Nimbleで99.9999%の高可用性を実現したInfoSightが3PARにも対応

 米HPEは今年3月、フラッシュストレージベンダーであった米Nimble Storageの買収を発表し、同社の新会計年度がスタートした11月1日付で、その統合が完了している。

 今回はまず、Nimbleが競合優位性としてきたInfoSightサービスをHPEのポートフォリオに統合し、HPE InfoSightとして提供することが発表されている。新しいInfoSightの提供開始は2018年1月から。

クラウドベースの稼働監視とデータ分析を行うInfoSightの概要。顧客の実稼働環境から大量のテレメトリデータを収集し、ヘルスチェックや障害予兆検知、保守サポートの自動化などを実現

 InfoSightの特徴は、顧客データセンターで実稼働しているストレージシステムから大量のテレメトリデータ(センサーデータ、パフォーマンスや使用リソース量などの統計データなど)を収集し、クラウド上でパフォーマンスや容量を分析/可視化するとともに、高度な機械学習を用いた「予測分析」も行う点にある。たとえば、障害が発生する前にその予兆を自動検知し、業務への影響が発生する前にサポート窓口が顧客に対策をアドバイスしたり、ストレージ容量の増強がいつごろ必要になるのかを予測したりすることができる。

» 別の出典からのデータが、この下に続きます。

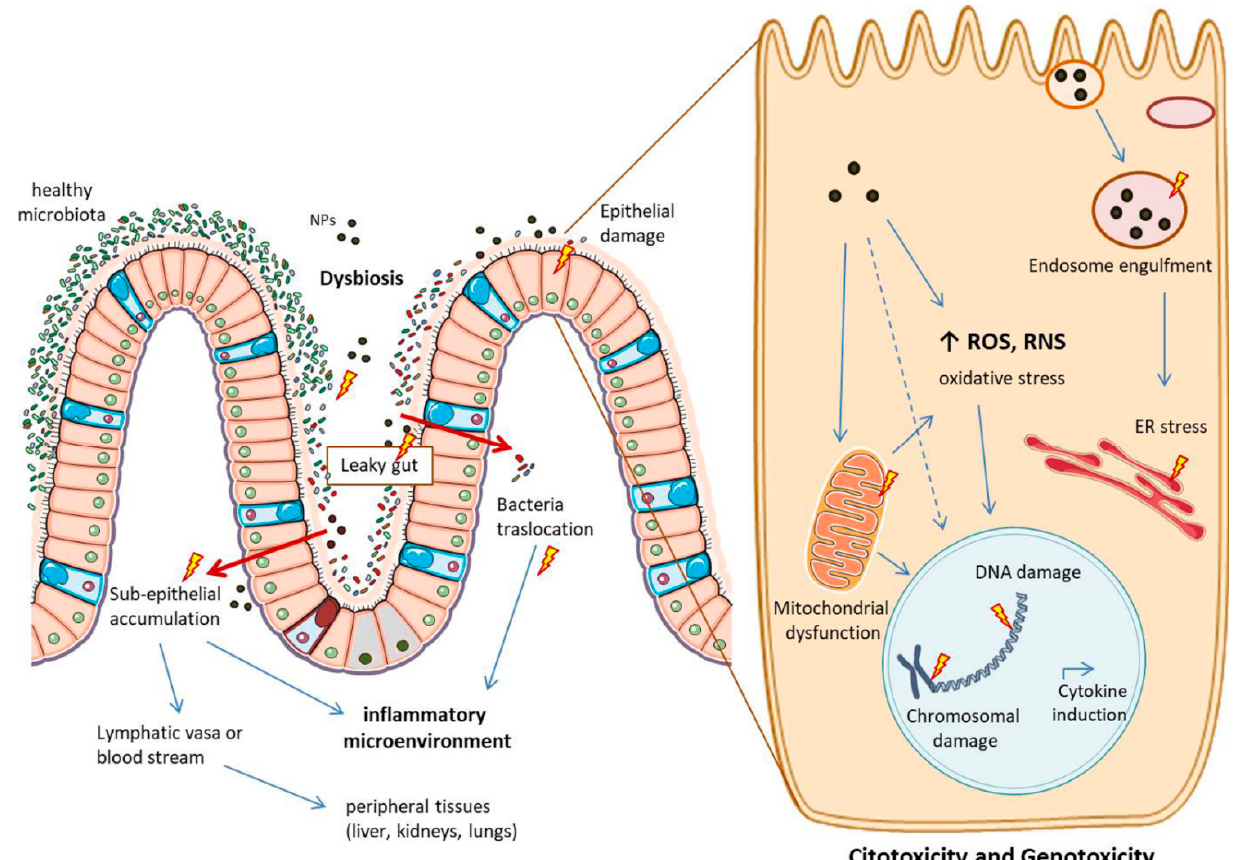
Figure 5. Main potential side effects of metallic NPs in the intestine and at cellular level. NPs can cause dysbiosis and tight junction rearrangements, favouring conditions of “leaky gut”. This can lead to bacteria translocation and NPs accumulation in the sub-epithelium, causing an inflammatory microenvironment. NPs in this space can pass into lymphatic vasa or into the blood stream, potentially reaching peripheral tissues. NPs can also directly harm the epithelium layer causing citotoxicity and genotoxicity once inside the cells. Here they can: accumulate into the endosomes, impair the vesicular trafficking and cause ER (endoplasmic reticulum) stress; increase the production of ROS and RNS, with oxidative stress and mitochondrial dysfunction; final outcomes can be cytokines induction and chromosomal and DNA damage. The image is original and was created with the use of Servier Medical Art modified templates, licensed under a Creative Common Attribution 3.0 Unported License (https://smart.servier.com, accessed on 19 February 2022).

 HPE Nimble営業本部 技術部 部長の川端真氏は、Nimbleではこれまで、InfoSightのこうした能力によって、障害などのサポートケースの93%がベンダー側から自動的にオープンされ、そのうちの86%が解決策の提供によって自動的にクローズされてきたと説明。障害発生前の予防的対応や、障害発生後の迅速な対応を可能にしており、サポートに対する顧客満足度は「5点満点で4.9点」と高いことを説明した。

 なお、こうした機能によってNimbleのストレージは高い可用性を実現しており、2016年下半期には、顧客データセンターでの実測稼働率として「99.9999%(シックスナイン)以上」の可用性も記録している。

Nimbleのストレージでは、InfoSightの能力によって障害の自動予兆検知と事前サポートを実現している

 さらにInfoSightは、仮想化環境(VMware)の分析/可視化に対応する「VMSight」ツールも備えている。これは「VMware vCenter Server」から取得したデータを分析/可視化できる機能で、VMごとのストレージI/Oやレイテンシなどの状態を把握できる。川端氏は、Nimble顧客におけるアプリケーションパフォーマンス問題の原因を分析した結果、半数以上は「ストレージ以外」の部分にあったことを指摘し、VMSightは特に、こうしたパフォーマンス問題の原因切り分け/分析に有益だと説明する。

InfoSightが備える「VMSight」ツールでは、VMware環境におけるVMごとのストレージI/Oやレイテンシなども可視化し、パフォーマンス問題の原因分析を支援する

 今回の発表では、このInfoSightの対象ストレージとして新たにHPE 3PARストレージが追加された。3PARを導入済みの顧客は、最新OSへのアップデートによってInfoSightサービスを無償で利用できる(2018年1月から提供開始予定)。

 現時点(初期リリース)で3PARストレージ向けに提供されるのは、グローバルに分散配置された3PARストレージのパフォーマンストレンドやヘルスチェック、容量予測などを可視化するダッシュボード機能や、前述したVMSightツールを用いてスタック間をまたぐ分析機能など。初期リリースの段階では、Nimbleのようなサポートの自動化機能は提供されないものの、将来的には提供する方針であり、すでにその方向での開発も進行しているという。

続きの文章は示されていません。